Vingança não leva a nada...

Ashafe diz telepaticamente e fuzilo ele.

O problema é meu... me deixa em paz!

Ele revira os olhos.

— Precisam ser mais prudentes. — Lorraine foi a única que não apaguei a memória, precisava de uma testemunha que comprovasse que eu estava certa. — Realmente vi o que A Feiticeira Verde é capaz de fazer. — Todos se estremeceram. — Enquanto Shara não aceitar quem é, as coisas não vão ser fáceis.

Sinto uma indireta e me aborreço com ela.

— Agora a culpa é minha? — Ironizo.

— Não. — Ela retruca. — Só que você é a neta de Aslam, o criador de Nárnia, então realmente quer que eu explique o porquê de ser a única que pode derrotar as três irmãs? — Fecho a cara. — Me poupe, Shara! Até agora você só tem agido como uma princesinha mimada que não pensa em mais nada, apenas no seu bem e esquece dos outros. — Ela acusou.

No mesmo segundo, eu a elevei no ar e lhe trouxe quase encostando o rosto no meu e ameacei-lhe com os olhos, rangendo os dentes.

— Não fale do que você não sabe, sua elfa atrevida. — Ela caiu na cama, bem a minha frente, com agressividade.

— Você está enlouquecendo... — Samara diz. — Quem é você e o que fez com a minha irmã? — Ela lamenta e saí do quarto. — Não quero que se aproxime de Lisa, ouviu? — Avisa e a encaro surpresa. — Ela não merece ver no que a própria irmã se tornou, uma egoísta demente que não liga para os outros.
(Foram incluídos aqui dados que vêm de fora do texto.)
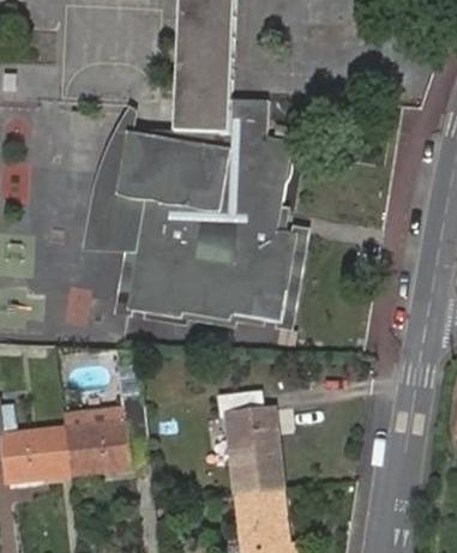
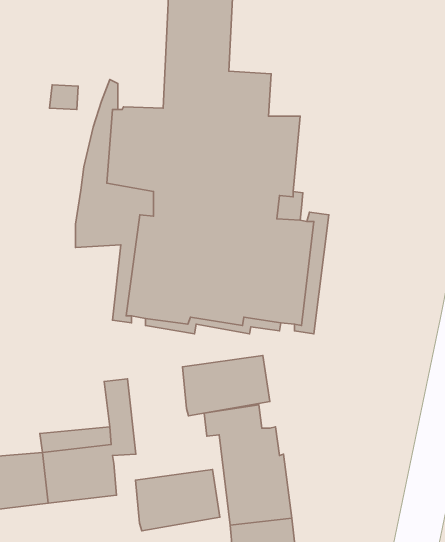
building: none -> [182,355,270,416]
building: none -> [135,469,220,531]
Samara dá as costas e saí do quarto, seguida das meninas e dos meninos, ficando somente Lorraine.

— Porque você também não me abandona? — Ela continua a minha frente, mas meu olhar é de desdém.

— Porque você tem que começar a mudar, antes que perca as pessoas a sua volta.

— Elas querem me obrigar a ser quem não sou. — Me defendi.

— Não, Shara, elas só querem o seu bem, porque você simplesmente esqueceu dos seus amigos e só pensa nos seus problemas. Infelizmente, está na hora de se sacrificar por eles e seu povo. Nárnia está sofrendo, e o que aconteceu ontem, foi só o começo. — Alertou.

Lorraine se afastou de mim e saiu do quarto, fechando a porta atrás de si.

Ora essas... agora a culpa era minha? Sou obrigada a aceitar uma vida que NÃO quero por causa disso tudo! Porque eu?!

— Shara? — Uma voz majestosa rompe o silêncio em meu quarto.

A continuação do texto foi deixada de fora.